*Your instructions:* Where a line below has the string "request" in it, include it in the count, and give that count alone.

☆ ☆ ☆ ☆

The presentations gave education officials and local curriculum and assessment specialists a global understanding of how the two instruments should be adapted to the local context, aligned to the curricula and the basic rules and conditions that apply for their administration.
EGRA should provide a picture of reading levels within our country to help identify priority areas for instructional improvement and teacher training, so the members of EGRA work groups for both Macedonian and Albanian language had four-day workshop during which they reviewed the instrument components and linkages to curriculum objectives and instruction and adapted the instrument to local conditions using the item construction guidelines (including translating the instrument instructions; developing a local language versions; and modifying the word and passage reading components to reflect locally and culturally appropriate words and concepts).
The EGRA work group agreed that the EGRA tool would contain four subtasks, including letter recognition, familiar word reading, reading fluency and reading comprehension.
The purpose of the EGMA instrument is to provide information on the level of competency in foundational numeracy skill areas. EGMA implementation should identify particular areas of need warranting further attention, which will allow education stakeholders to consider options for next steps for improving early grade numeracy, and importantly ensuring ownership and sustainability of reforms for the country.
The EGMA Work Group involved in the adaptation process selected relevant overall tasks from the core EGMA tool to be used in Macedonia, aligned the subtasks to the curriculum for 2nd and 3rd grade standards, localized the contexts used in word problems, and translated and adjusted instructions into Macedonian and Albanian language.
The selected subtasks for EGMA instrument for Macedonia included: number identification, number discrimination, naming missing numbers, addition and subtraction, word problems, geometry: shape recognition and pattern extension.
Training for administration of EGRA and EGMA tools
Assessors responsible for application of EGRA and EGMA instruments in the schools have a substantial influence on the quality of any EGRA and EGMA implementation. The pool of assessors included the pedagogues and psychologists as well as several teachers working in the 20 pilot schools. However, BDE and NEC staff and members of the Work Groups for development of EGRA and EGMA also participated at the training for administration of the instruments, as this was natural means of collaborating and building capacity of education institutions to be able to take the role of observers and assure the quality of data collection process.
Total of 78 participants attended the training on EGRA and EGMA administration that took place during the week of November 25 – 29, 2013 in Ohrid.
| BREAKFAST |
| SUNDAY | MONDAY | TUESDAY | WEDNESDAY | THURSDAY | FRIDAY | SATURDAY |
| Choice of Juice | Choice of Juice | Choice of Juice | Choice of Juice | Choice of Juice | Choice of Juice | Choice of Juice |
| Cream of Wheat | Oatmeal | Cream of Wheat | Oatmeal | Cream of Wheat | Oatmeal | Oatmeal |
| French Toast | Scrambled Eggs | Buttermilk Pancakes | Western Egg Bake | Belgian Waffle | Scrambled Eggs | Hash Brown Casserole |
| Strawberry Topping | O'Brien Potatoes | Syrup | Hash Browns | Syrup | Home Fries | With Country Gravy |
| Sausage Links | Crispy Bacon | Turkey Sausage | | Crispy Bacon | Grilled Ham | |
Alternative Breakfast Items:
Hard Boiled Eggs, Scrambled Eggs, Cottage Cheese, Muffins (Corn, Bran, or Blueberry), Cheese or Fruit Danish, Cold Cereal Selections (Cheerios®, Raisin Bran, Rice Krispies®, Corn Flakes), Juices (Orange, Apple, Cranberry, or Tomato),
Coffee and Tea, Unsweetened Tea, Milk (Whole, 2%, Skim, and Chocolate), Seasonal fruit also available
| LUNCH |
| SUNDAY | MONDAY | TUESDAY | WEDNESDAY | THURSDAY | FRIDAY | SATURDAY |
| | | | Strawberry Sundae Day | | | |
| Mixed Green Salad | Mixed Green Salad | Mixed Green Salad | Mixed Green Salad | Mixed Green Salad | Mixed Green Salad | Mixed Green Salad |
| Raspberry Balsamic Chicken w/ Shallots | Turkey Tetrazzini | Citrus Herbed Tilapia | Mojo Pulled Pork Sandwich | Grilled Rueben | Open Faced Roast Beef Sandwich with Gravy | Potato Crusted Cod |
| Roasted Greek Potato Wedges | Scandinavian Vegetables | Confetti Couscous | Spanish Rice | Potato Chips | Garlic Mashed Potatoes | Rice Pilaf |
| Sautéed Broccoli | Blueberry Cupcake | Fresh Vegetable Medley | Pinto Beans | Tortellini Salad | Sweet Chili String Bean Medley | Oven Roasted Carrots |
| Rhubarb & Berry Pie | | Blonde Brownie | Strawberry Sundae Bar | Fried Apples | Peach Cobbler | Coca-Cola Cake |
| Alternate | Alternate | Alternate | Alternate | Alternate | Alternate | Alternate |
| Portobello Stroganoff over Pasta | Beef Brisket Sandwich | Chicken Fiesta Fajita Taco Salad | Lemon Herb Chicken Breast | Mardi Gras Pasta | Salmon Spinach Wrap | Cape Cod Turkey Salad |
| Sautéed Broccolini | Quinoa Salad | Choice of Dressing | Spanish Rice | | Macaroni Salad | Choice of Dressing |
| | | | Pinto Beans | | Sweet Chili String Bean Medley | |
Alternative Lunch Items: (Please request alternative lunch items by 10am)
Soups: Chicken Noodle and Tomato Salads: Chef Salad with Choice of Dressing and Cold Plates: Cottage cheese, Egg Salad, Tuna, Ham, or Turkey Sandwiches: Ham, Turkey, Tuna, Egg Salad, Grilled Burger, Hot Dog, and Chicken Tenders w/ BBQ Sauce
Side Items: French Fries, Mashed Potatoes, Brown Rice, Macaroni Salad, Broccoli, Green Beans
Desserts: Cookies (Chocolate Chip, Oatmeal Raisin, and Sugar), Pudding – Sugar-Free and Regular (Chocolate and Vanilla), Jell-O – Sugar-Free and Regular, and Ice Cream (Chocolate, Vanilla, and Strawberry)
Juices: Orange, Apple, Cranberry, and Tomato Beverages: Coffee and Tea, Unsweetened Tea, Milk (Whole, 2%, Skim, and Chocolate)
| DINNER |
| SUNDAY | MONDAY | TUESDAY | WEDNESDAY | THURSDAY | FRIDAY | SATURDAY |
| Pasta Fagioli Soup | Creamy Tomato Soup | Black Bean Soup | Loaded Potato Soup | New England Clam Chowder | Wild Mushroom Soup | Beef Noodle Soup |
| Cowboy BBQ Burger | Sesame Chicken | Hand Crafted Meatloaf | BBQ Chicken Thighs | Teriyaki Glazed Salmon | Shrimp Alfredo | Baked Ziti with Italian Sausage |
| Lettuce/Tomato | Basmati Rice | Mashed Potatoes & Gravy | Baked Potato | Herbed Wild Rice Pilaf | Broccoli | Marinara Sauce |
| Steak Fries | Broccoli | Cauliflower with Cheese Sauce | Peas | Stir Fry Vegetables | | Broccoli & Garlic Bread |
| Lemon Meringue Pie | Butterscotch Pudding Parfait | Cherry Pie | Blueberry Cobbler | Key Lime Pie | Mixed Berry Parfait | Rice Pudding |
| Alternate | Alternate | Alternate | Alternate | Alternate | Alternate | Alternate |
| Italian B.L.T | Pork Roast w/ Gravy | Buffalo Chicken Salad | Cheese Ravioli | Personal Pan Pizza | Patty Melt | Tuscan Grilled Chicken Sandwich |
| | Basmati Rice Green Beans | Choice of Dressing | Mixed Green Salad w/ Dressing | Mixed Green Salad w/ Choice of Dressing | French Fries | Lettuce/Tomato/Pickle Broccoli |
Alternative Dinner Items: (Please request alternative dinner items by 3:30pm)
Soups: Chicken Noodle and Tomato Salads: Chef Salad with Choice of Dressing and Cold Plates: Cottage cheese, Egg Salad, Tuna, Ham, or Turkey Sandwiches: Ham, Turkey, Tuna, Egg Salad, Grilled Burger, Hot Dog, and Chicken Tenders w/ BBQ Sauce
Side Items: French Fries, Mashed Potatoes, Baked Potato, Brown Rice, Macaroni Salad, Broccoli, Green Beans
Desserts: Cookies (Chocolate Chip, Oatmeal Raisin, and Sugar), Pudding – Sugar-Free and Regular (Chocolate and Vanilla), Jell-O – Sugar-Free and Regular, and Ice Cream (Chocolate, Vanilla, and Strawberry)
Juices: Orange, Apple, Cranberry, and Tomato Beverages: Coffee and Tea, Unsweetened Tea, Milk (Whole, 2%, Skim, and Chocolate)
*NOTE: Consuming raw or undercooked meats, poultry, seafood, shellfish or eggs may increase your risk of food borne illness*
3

☆ ☆ ☆ ☆

*Exercise result:* 2